Republicans have promised Bill Cassidy a seat on the Senate's energy committee if he defeats Democratic Sen. Mary Landrieu in Louisiana's runoff election next month, potentially undercutting one of her main arguments for re-election.

Landrieu has repeatedly touted the importance of her seat on the Senate Energy and Natural Resources Committee in her campaign for a fourth term representing a state with a robust oil and gas industry.

While she will no longer serve as the committee's chair in the GOP-led Senate in the next Congress, Landrieu has campaigned hard on her place as the committee's senior Democrat — and Cassidy's inability to get a seat on the panel as a freshman senator.

"The question is, do you want somebody on the committee or do you want a rookie that has no seniority and is likely to not even get on the committee," Landrieu said as she kicked off her runoff campaign.

But incoming Senate Majority Leader Mitch McConnell said in a statement released to The Associated Press that he will appoint Cassidy to the committee should Cassidy win his Dec. 6 runoff election against Landrieu.

"I'm confident Dr.

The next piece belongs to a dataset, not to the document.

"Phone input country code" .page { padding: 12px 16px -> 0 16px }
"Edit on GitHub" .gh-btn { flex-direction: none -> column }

Cassidy will use this position to succeed where Sen. Landrieu failed," McConnell said in a statement touting Cassidy's support for the Keystone XL pipeline and opposition to Obama administration efforts to place new restrictions on carbon emissions.

"Louisiana will have a senator that will use his clout to support energy jobs, not President (Barack) Obama," McConnell said.

Landrieu and Cassidy were forced into the December runoff when neither received more than 50 percent of the vote in the state's multi-candidate election.

As Louisiana's last Democratic statewide elected official, Landrieu has a difficult path to victory in a state that overwhelmingly backed Republican presidential nominee Mitt Romney in 2012. Fifty-eight percent of voters supported someone other than Landrieu in the primary.

Republican leaders are uniting behind Cassidy, a three-term congressman, while the national Democratic Party has decided against providing advertising support for Landrieu in the runoff.

Landrieu's position on the energy committee is a significant piece of her campaign narrative, along with her strong alliance with the oil and gas industry and her push for an expansion of drilling in the U.S.

Republicans have criticized Landrieu's chairmanship as ineffective for her energy-producing home state because she supports positions at odds with the Obama administration and the Senate's Democratic leadership.

Landrieu's support of the Keystone XL oil pipeline hasn't led to a Senate vote on advancing the long-delayed project. And her criticism of Obama's regulatory plan to cut carbon dioxide emissions hasn't altered the proposal, which calls for Louisiana to reduce its emissions from power plants by nearly 40 percent by 2030.

"Sen. Landrieu made much of her seat on the energy committee, but failed to use that seat to stand up to President Obama's assault on our energy economy," Cassidy said in a statement.

He said if elected he would use his committee position "to stand up to President Obama, to deliver a floor vote on the Keystone XL pipeline and to protect Louisiana's energy industry."